When evaluating the visual performance, it is also crucial to assess the postoperative reading acuity because this measure better reflects the patients' actual reading ability in daily life. The reading acuity is often slightly worse than the visual acuity measured at the same distance because patients may skip letters or even read a smaller letter size when reading the ETDRS optotypes.6 In contrast, when reading sentences, every word that is difficult to read impairs the overall reading performance, slowing down the reading speed. In general, text read at a speed of at least 80 words per minute is considered to be read with ease.26,27 Previous studies have found slower reading speed with refractive multifocal lenses than with diffractive ones,28,29 most likely owing to the pupil dependency of the former.30 Our reading acuity results were in agreement with the excellent near visual acuity results obtained, with 95.31% of patients reading without distance correction (at 40 cm) at a speed of at least 80 words per minute at a 0.5 logRAD print size, equivalent to A5 book size.
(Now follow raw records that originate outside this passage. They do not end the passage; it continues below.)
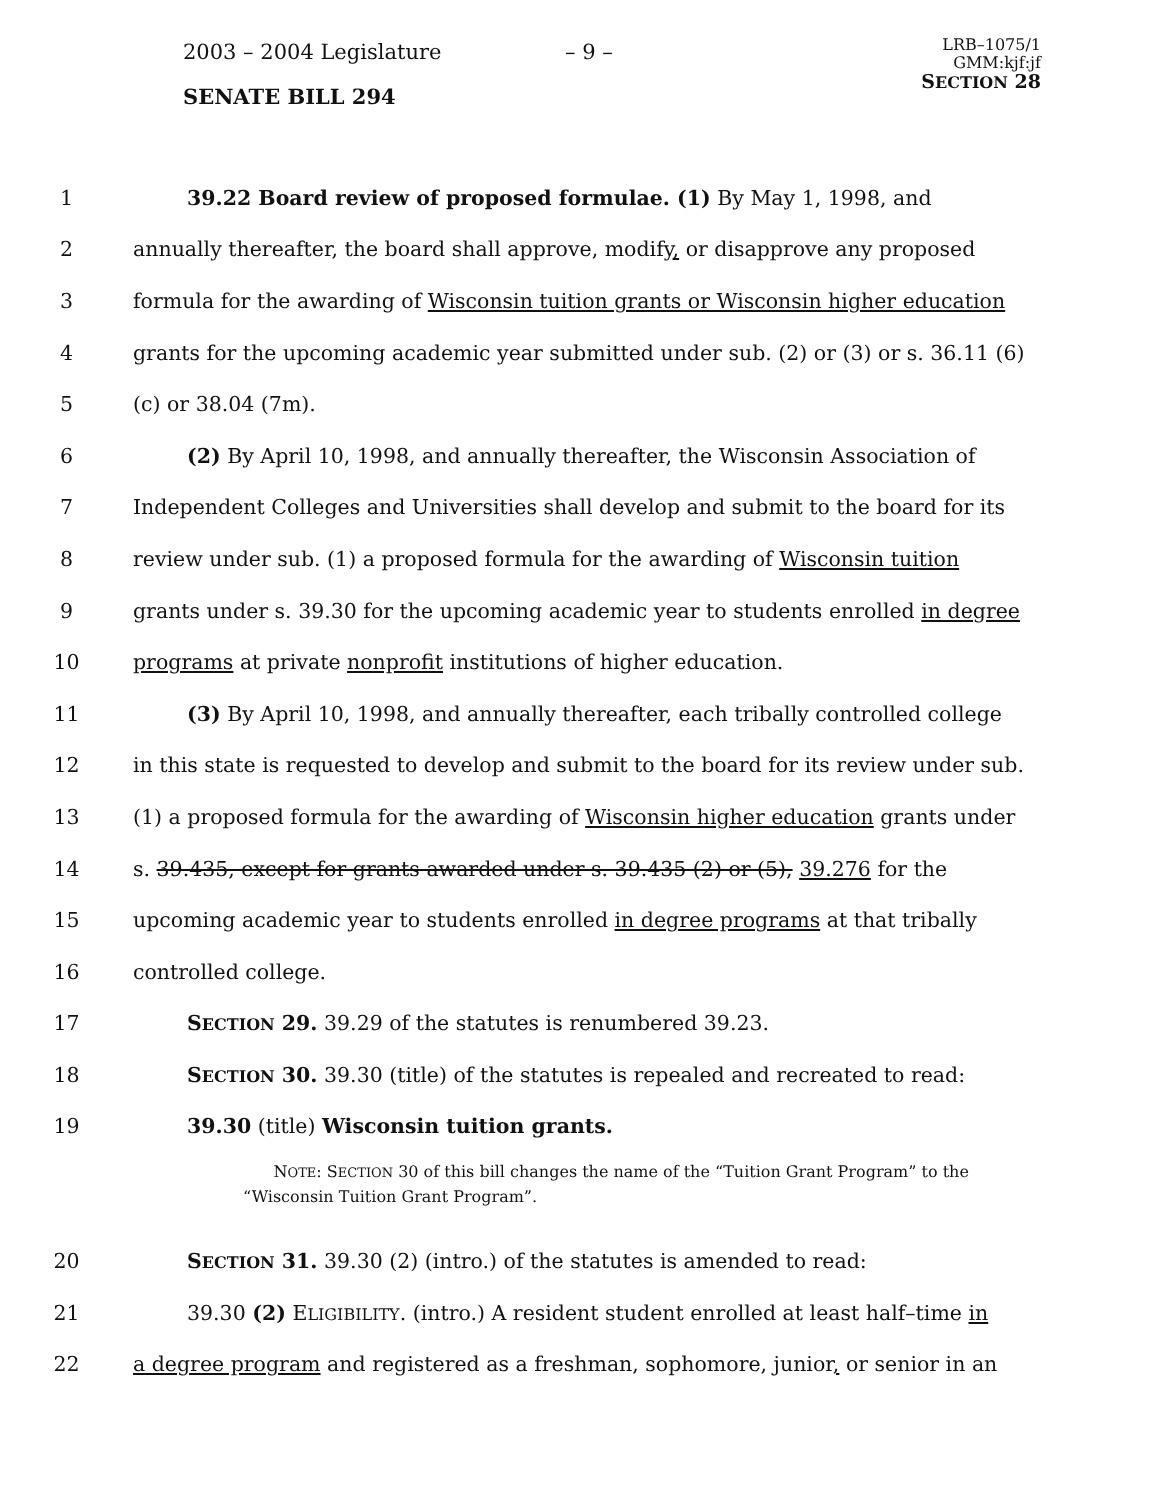2003 – 2004 Legislature – 9 –
LRB–1075/1
GMM:kjf:jf
SECTION 28
SENATE BILL 294
1 39.22 Board review of proposed formulae. (1) By May 1, 1998, and
2 annually thereafter, the board shall approve, modify, or disapprove any proposed
3 formula for the awarding of Wisconsin tuition grants or Wisconsin higher education
4 grants for the upcoming academic year submitted under sub. (2) or (3) or s. 36.11 (6)
5 (c) or 38.04 (7m).
6 (2) By April 10, 1998, and annually thereafter, the Wisconsin Association of
7 Independent Colleges and Universities shall develop and submit to the board for its
8 review under sub. (1) a proposed formula for the awarding of Wisconsin tuition
9 grants under s. 39.30 for the upcoming academic year to students enrolled in degree
10 programs at private nonprofit institutions of higher education.
11 (3) By April 10, 1998, and annually thereafter, each tribally controlled college
12 in this state is requested to develop and submit to the board for its review under sub.
13 (1) a proposed formula for the awarding of Wisconsin higher education grants under
14 s. 39.435, except for grants awarded under s. 39.435 (2) or (5), 39.276 for the
15 upcoming academic year to students enrolled in degree programs at that tribally
16 controlled college.
17 SECTION 29. 39.29 of the statutes is renumbered 39.23.
18 SECTION 30. 39.30 (title) of the statutes is repealed and recreated to read:
19 39.30 (title) Wisconsin tuition grants.
NOTE: SECTION 30 of this bill changes the name of the “Tuition Grant Program” to the “Wisconsin Tuition Grant Program”.
20 SECTION 31. 39.30 (2) (intro.) of the statutes is amended to read:
21 39.30 (2) ELIGIBILITY. (intro.) A resident student enrolled at least half–time in
22 a degree program and registered as a freshman, sophomore, junior, or senior in an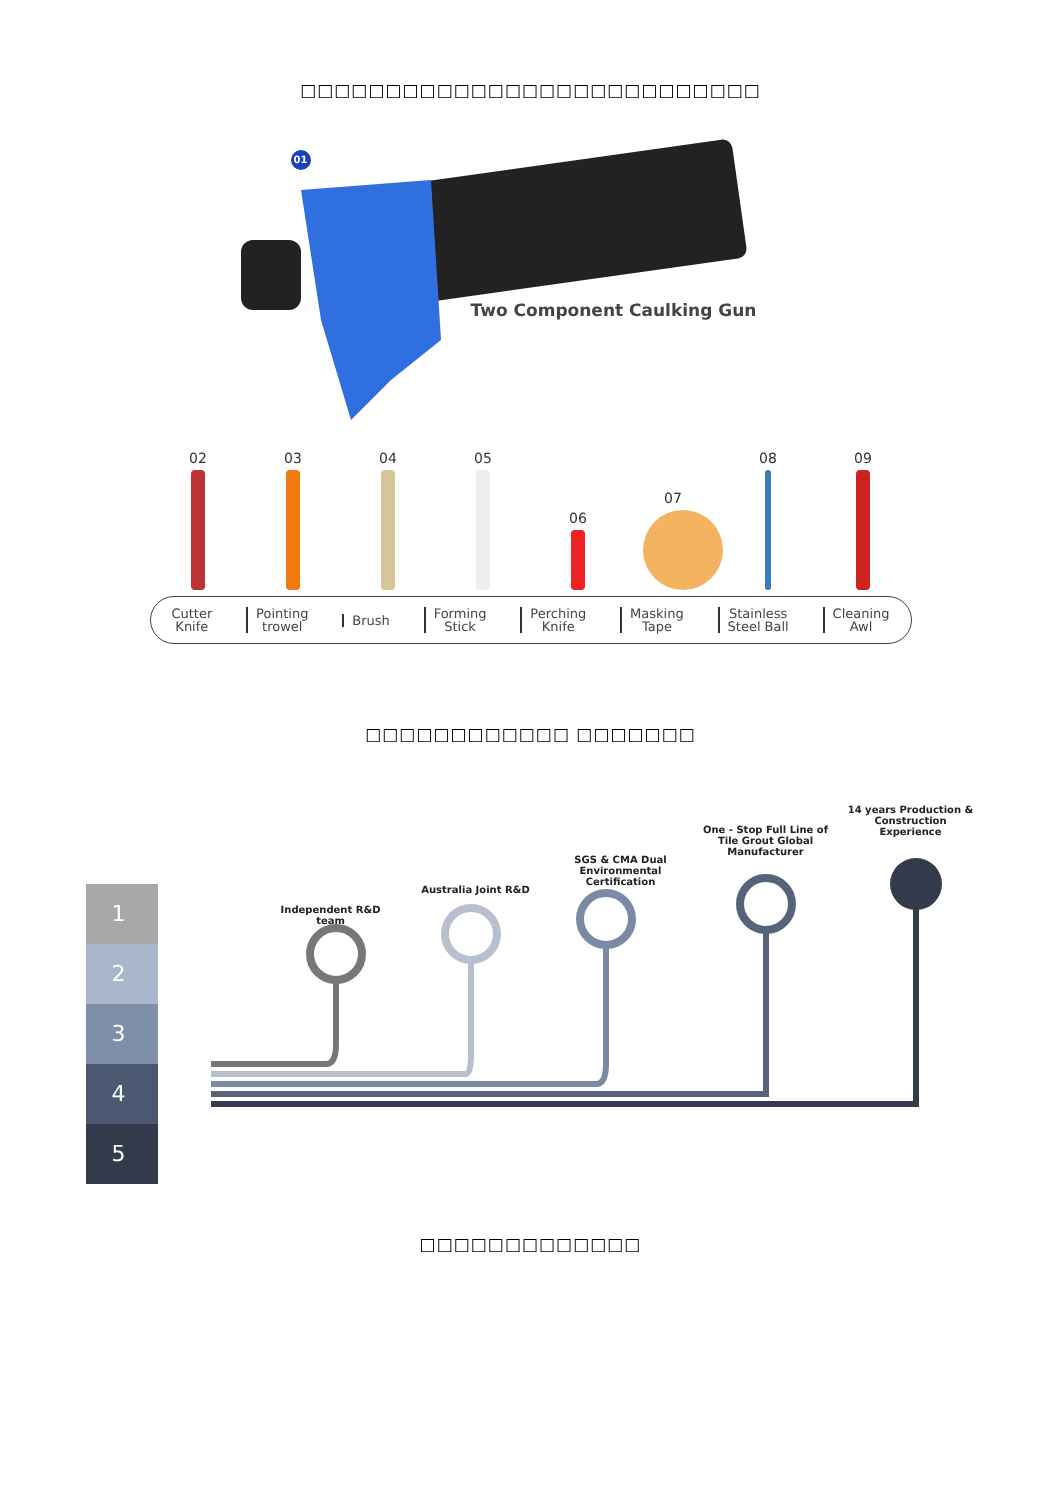□□□□□□□□□□□□□□□□□□□□□□□□□□□
01
Two Component Caulking Gun
02
03
04
05
06
07
08
09
Cutter
Knife Pointing
trowel Brush Forming
Stick Perching
Knife Masking
Tape Stainless
Steel Ball Cleaning
Awl
□□□□□□□□□□□□ □□□□□□□
Independent R&D team
Australia Joint R&D
SGS & CMA Dual Environmental Certification
One - Stop Full Line of Tile Grout Global Manufacturer
14 years Production & Construction Experience
1
2
3
4
5
□□□□□□□□□□□□□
In terms of quality of life, the NEI VFQ-25 resulted in a global score of 92.15 (out of 100) and The Glasses Independence Questionnaire showed that 85.29% of patients were fully satisfied with the visual outcomes of this IOL.
The bilateral implantation of the Mini Well Ready EDOF IOL is an effective treatment solution for the correction of presbyopia, with good visual acuity across various distances and functional reading ability provided at a near range. The innovative multifocal optic design, one that does not rely on a conventional diffractive-refractive optic, also led to a low incidence of photic phenomena and an enhanced contrast sensitivity.